Selected text:
The metastable helium triplet, located in a spectral region that is devoid of strong ISM absorption (Indriolo et al. 2009, 10832.1, 10833.2 and 10833.3 Å in the vacuum) with a bright continuum, was suggested to be a potential tracer of upper atmospheres (Seager & Sasselov 2000; Oklopčić & Hirata 2018) and has recently been detected in several exoplanets: the warm Saturn WASP-107b (Spake et al. 2018), the hot Jupiters WASP-69b and HD 189733b (Nortmann et al. 2018; Salz et al. 2018), and the smaller warm Neptune HAT-P-11b (Allart et al. 2018; Mansfield et al. 2018). All these planets, except for WASP-107b, have been observed at high resolution with the Calar Alto high-Resolution search for M dwarfs with Exoearths with Near-infrared and optical Échelle Spectrographs (CARMENES), allowing us to trace the presence of He I down to the thermosphere.

WASP-107b (Anderson et al. 2017) is a warm Saturn (0.11 ± 0.01 M_J and 0.94 ± 0.02 R_J) that is located at the upper radius border of the evaporation desert. It orbits a K6-type star with a period of 5.72 days (physical and orbital parameters are given in Table A.1). It has twice the mass of Neptune, but has a radius similar to Jupiter, and is thus one of the less dense exoplanets (0.19 ± 0.03 g cm⁻³), which means that it is well suited for atmospheric characterisation. So far, two species have been detected in its atmosphere, water (Kreidberg et al. 2018) and helium (Spake et al. 2018), both with the Wide Field Camera 3 on board the Hubble Space Telescope (HST/WFC3). The helium feature, however, was unresolved and strongly diluted because it was measured with the G102 grism, which has a low resolution of 67 Å (the typical width of the absorption helium feature is about 1 Å), and conservative98 Å bins have been used. Thus, the absorption profile of the He I absorption signature from WASP-107b remains poorly characterised. Observations of the helium triplet in WASP-107b at high spectral resolution are thus required to resolve the lines and constrain the properties of the metastable helium population around the planet. Here, we analyse one transit of WASP-107b obtained with CARMENES to spectrally resolve the helium triplet.

Action item: Rewrite the helium passage beginning at the words "The metastable helium triplet, located" and stopping after "to the thermosphere.", substituting "hot gas giants" for "hot Jupiters". The entries come from a separate source, unrelated to the helium passage.

The data:
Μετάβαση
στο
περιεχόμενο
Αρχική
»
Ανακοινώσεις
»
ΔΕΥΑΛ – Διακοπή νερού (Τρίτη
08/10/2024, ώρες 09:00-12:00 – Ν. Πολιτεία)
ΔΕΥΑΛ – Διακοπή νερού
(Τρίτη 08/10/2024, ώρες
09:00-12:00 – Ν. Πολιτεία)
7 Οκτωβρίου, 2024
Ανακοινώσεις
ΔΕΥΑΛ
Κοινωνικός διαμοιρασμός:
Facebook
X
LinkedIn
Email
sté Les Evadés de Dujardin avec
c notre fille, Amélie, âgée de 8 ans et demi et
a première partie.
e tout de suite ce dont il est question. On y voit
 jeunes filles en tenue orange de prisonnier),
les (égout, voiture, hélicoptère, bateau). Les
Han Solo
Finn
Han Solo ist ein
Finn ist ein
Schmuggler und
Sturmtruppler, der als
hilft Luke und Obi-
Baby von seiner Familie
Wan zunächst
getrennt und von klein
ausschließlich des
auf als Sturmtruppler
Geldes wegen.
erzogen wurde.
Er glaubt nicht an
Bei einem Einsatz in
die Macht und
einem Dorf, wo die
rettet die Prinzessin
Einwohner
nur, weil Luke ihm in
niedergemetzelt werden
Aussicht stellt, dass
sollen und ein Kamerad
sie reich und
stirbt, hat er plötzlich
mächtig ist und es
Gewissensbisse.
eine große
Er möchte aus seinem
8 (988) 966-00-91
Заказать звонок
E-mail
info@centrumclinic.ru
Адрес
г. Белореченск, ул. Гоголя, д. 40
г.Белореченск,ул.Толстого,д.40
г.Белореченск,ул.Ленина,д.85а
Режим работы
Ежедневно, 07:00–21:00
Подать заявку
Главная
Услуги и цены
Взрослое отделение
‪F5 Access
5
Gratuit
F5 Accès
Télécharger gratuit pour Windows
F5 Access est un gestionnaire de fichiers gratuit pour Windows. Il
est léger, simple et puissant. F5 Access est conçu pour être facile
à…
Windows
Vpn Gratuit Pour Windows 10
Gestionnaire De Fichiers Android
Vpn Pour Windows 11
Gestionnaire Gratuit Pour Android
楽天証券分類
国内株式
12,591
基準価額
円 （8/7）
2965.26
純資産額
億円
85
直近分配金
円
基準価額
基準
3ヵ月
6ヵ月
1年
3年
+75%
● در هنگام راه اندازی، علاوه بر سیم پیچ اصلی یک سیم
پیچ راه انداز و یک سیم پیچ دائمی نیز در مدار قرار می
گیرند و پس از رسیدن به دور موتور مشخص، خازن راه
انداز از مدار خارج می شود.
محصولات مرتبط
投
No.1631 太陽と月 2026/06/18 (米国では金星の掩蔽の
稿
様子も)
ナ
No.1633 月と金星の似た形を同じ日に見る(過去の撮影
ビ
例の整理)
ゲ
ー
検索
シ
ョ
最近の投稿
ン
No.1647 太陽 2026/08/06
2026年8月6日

Response to this exercise:
The metastable helium triplet, located in a spectral region that is devoid of strong ISM absorption (Indriolo et al. 2009, 10832.1, 10833.2 and 10833.3 Å in the vacuum) with a bright continuum, was suggested to be a potential tracer of upper atmospheres (Seager & Sasselov 2000; Oklopčić & Hirata 2018) and has recently been detected in several exoplanets: the warm Saturn WASP-107b (Spake et al. 2018), the hot gas giants WASP-69b and HD 189733b (Nortmann et al. 2018; Salz et al. 2018), and the smaller warm Neptune HAT-P-11b (Allart et al. 2018; Mansfield et al. 2018). All these planets, except for WASP-107b, have been observed at high resolution with the Calar Alto high-Resolution search for M dwarfs with Exoearths with Near-infrared and optical Échelle Spectrographs (CARMENES), allowing us to trace the presence of He I down to the thermosphere.